Task requirements » In the records that follow, show each line where the word "knee" is present.

[Input data — start]

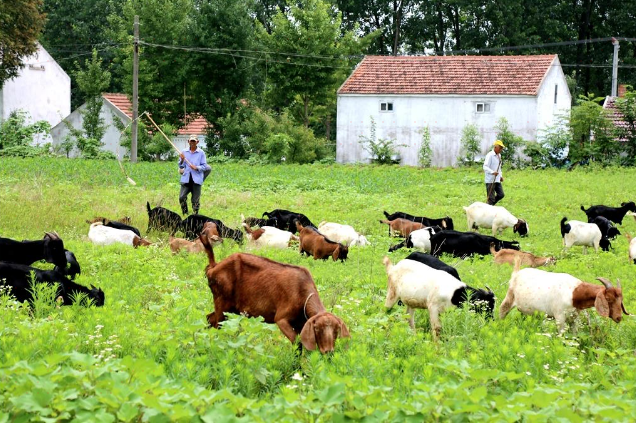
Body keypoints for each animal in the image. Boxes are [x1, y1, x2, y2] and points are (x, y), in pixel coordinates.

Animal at [199, 225, 350, 354]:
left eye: (336, 330)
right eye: (317, 328)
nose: (328, 351)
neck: (301, 291)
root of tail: (213, 267)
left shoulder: (301, 323)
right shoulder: (281, 318)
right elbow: (298, 343)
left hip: (230, 308)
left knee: (209, 318)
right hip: (221, 303)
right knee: (216, 322)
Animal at [502, 258, 632, 334]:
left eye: (621, 300)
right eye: (608, 299)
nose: (618, 318)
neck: (574, 293)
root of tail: (516, 273)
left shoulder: (574, 319)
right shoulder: (560, 318)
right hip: (509, 298)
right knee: (502, 311)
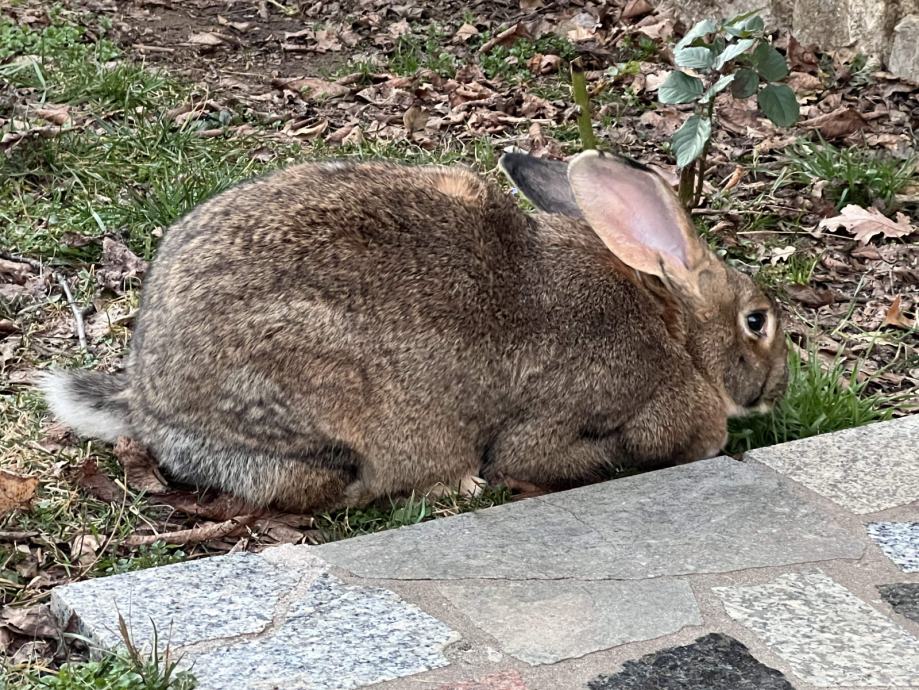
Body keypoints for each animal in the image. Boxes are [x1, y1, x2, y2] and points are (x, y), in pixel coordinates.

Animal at [41, 150, 788, 513]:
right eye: (756, 322)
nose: (779, 388)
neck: (676, 330)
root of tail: (149, 404)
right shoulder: (582, 411)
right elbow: (546, 454)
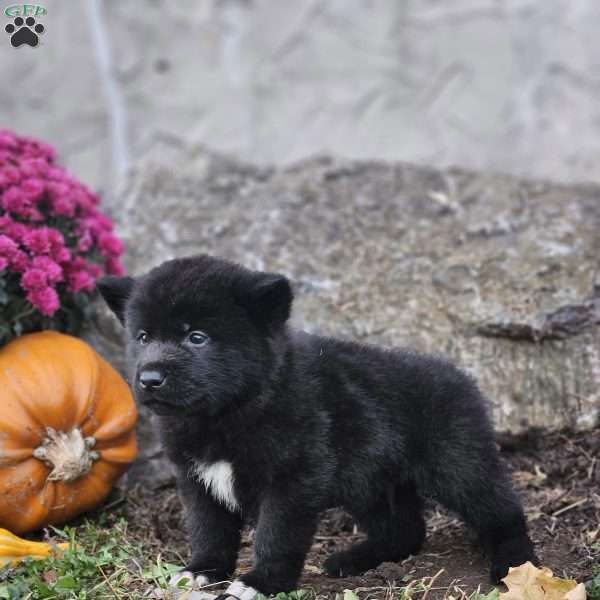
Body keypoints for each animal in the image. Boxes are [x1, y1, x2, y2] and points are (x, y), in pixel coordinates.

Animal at [97, 255, 536, 596]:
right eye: (143, 336)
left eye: (197, 337)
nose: (149, 378)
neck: (228, 414)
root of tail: (461, 377)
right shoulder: (197, 481)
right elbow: (210, 531)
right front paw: (203, 571)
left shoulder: (291, 480)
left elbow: (275, 536)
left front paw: (261, 583)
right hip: (371, 483)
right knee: (405, 530)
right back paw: (355, 558)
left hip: (458, 466)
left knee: (503, 512)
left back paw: (516, 566)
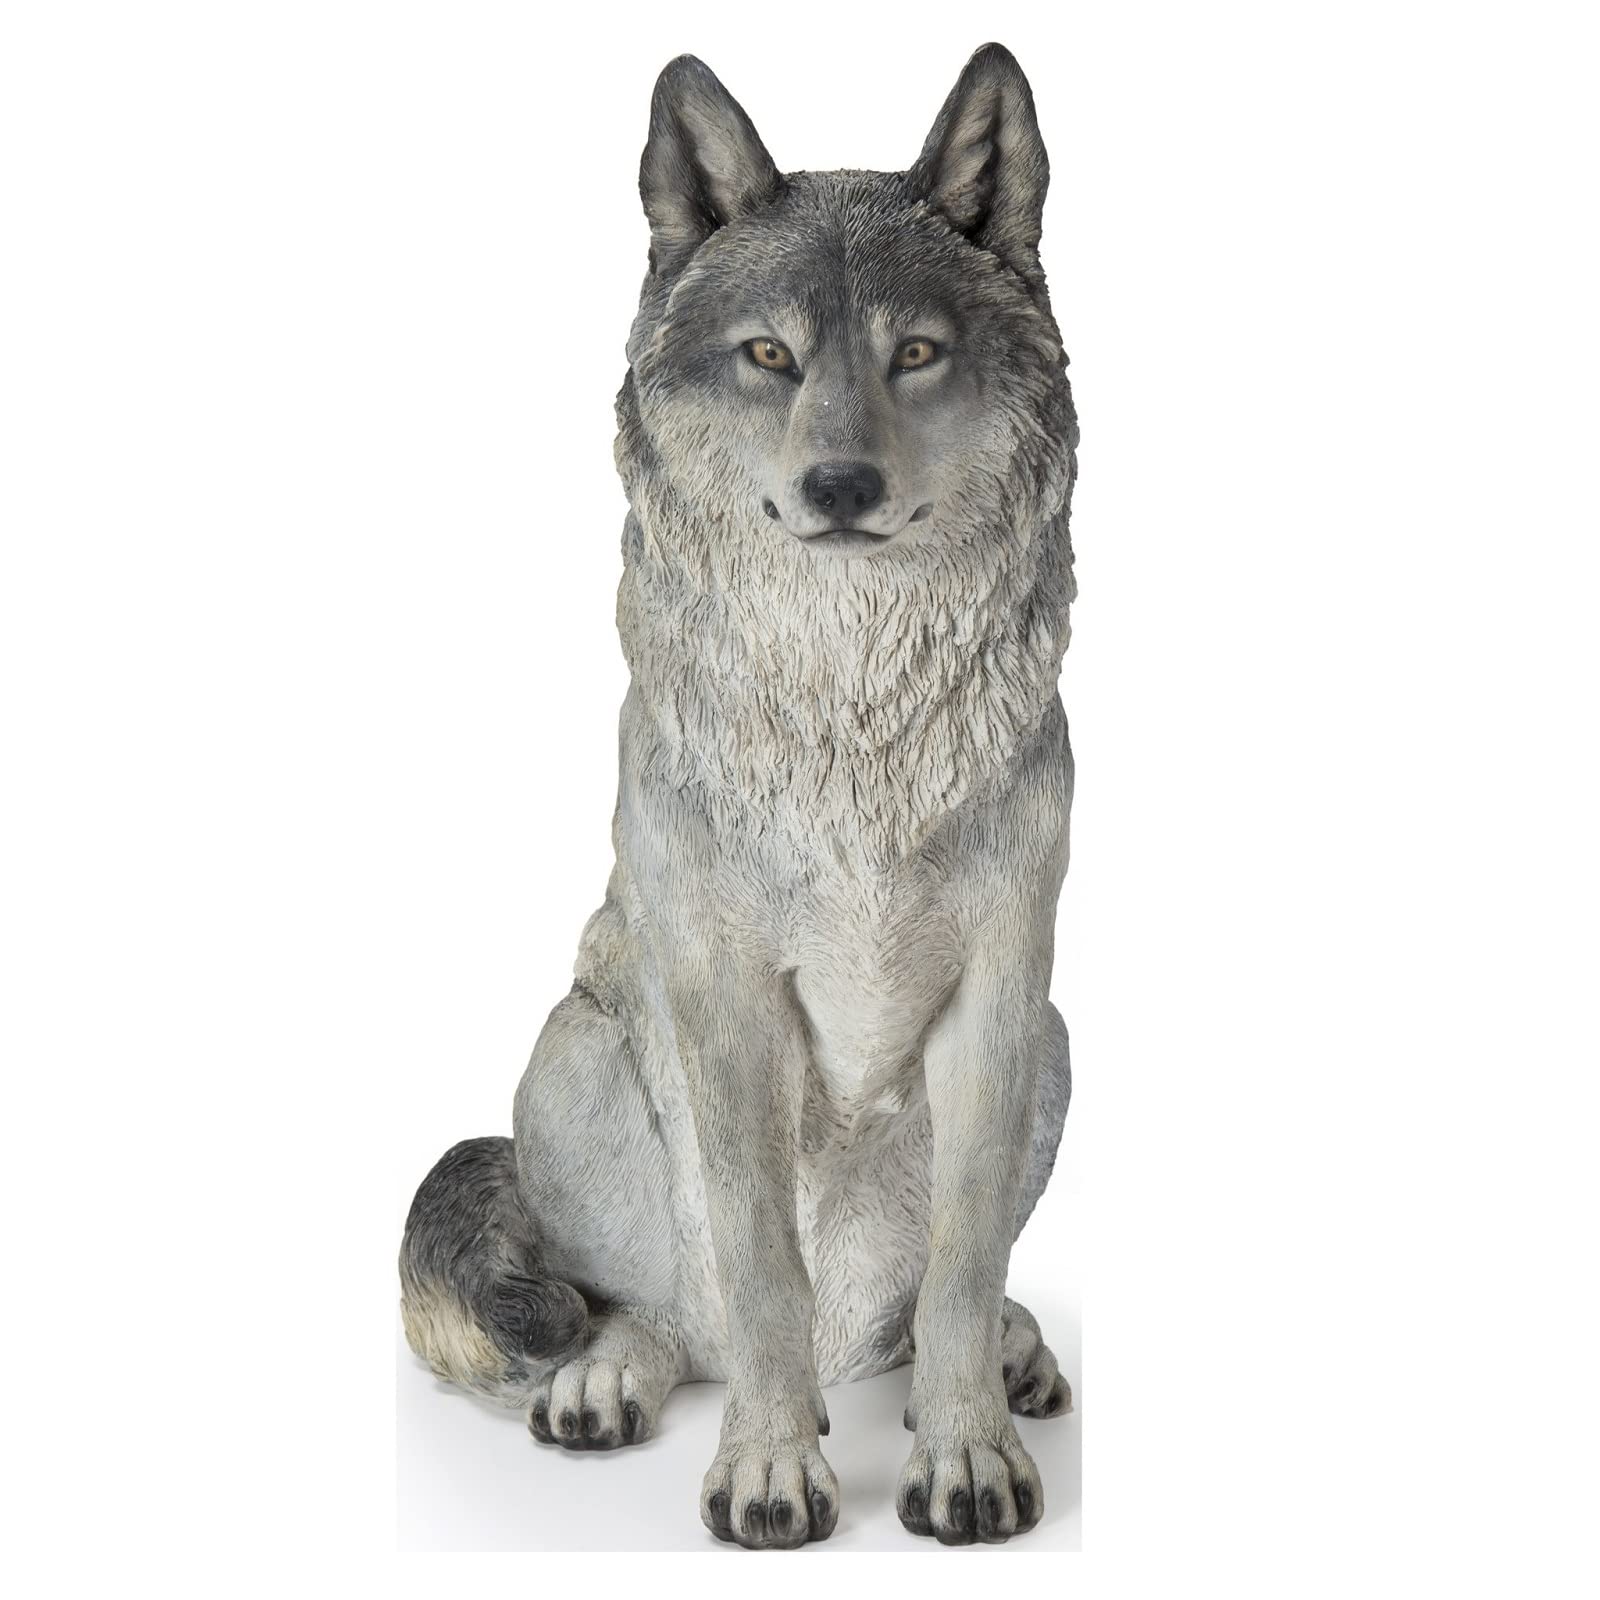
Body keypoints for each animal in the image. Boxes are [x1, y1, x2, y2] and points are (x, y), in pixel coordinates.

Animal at [401, 42, 1079, 1547]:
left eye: (915, 352)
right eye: (770, 356)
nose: (841, 482)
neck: (853, 707)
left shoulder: (1004, 991)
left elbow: (957, 1270)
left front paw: (965, 1453)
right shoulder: (729, 999)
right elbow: (763, 1269)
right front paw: (771, 1469)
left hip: (1060, 1049)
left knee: (917, 1313)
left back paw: (999, 1357)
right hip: (572, 1050)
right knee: (667, 1316)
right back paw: (612, 1380)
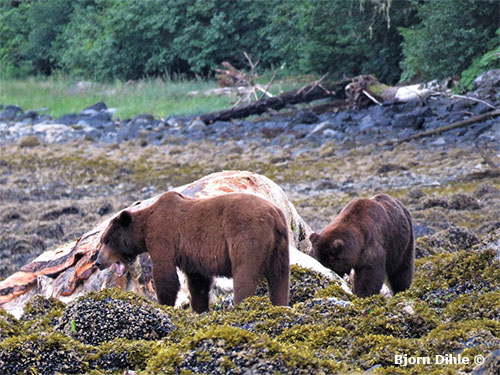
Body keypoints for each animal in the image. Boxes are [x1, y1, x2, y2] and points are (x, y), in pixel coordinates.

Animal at [94, 192, 290, 312]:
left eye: (107, 240)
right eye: (102, 241)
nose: (98, 262)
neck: (144, 228)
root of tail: (274, 214)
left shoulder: (163, 235)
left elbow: (165, 276)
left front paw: (165, 304)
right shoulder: (192, 255)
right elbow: (198, 282)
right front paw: (200, 308)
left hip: (247, 236)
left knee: (245, 273)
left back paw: (242, 303)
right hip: (280, 246)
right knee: (280, 278)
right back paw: (280, 304)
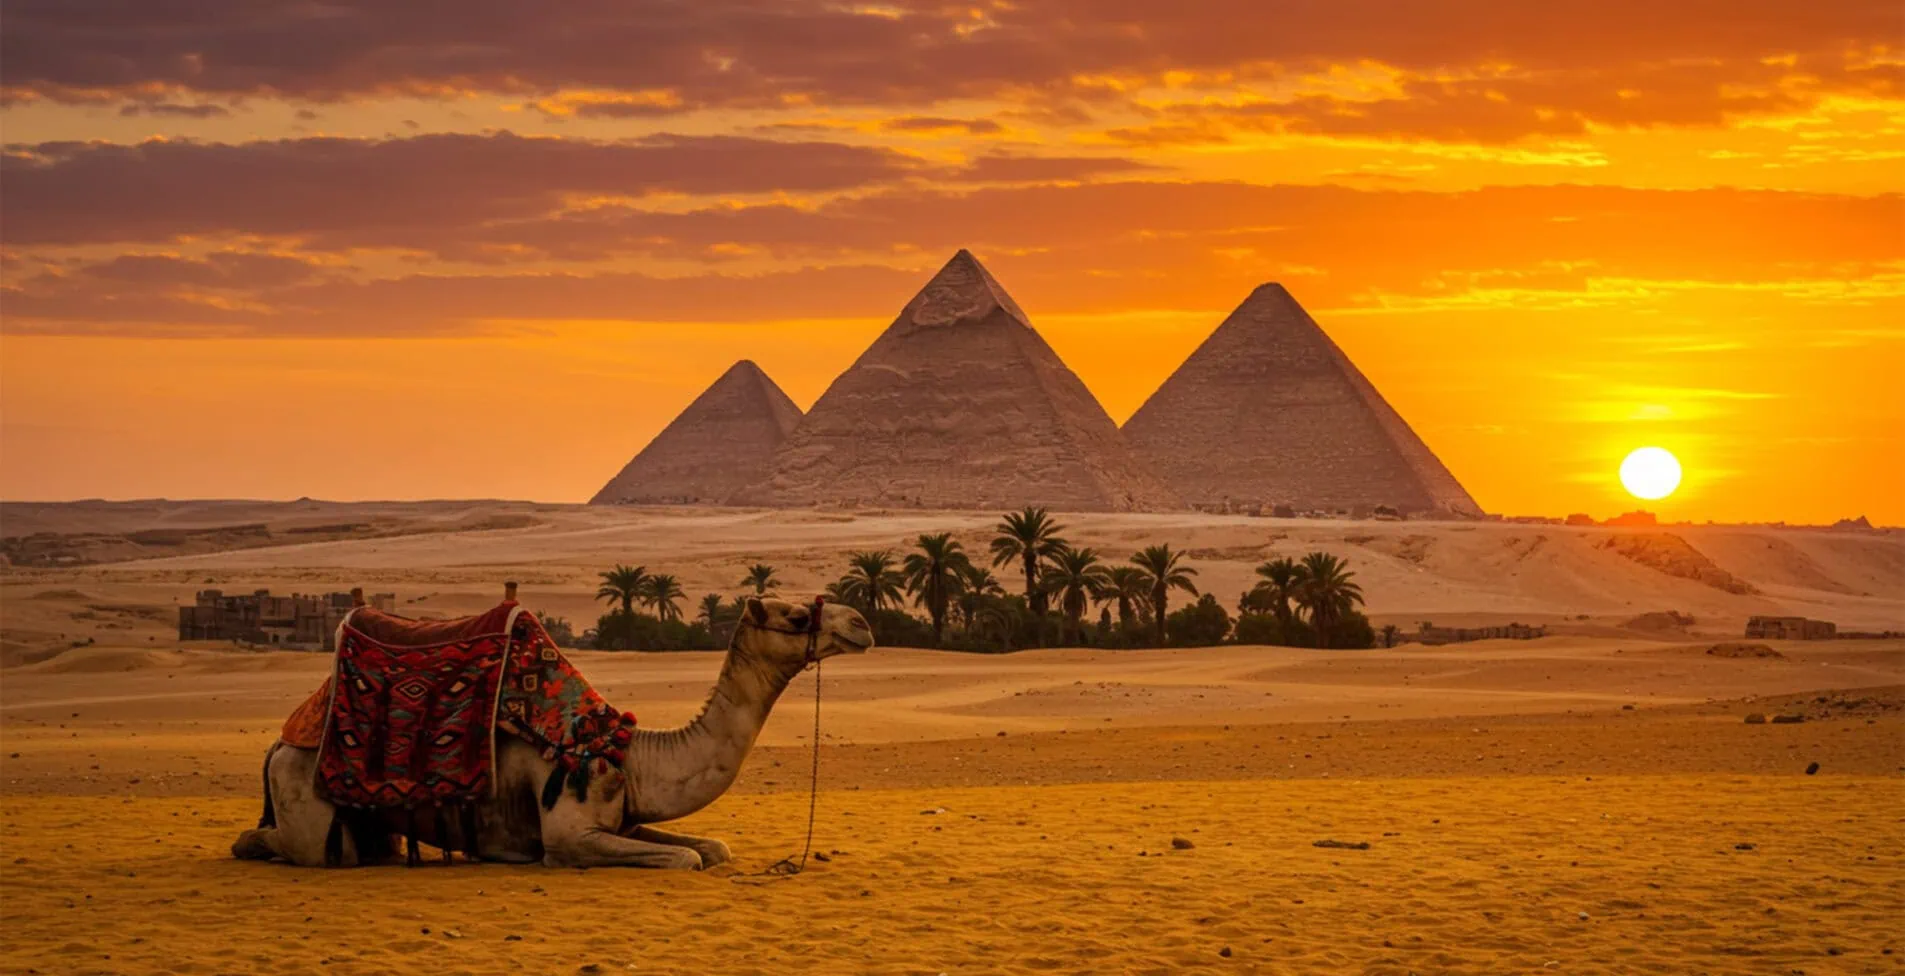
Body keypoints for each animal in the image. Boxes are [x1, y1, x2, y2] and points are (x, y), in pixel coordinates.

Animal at [231, 597, 872, 869]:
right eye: (796, 616)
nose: (862, 623)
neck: (629, 753)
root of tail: (279, 741)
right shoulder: (570, 834)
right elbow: (687, 860)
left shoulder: (625, 819)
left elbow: (713, 849)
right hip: (302, 797)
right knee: (280, 844)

[Input data — finish]

Task result »
left knee: (209, 318)
right knee: (216, 322)
right knee: (502, 311)
right knee: (405, 530)
left knee: (503, 512)
left knee: (917, 1313)
right knee: (667, 1316)
left knee: (245, 273)
right knee: (280, 278)
right knee: (280, 844)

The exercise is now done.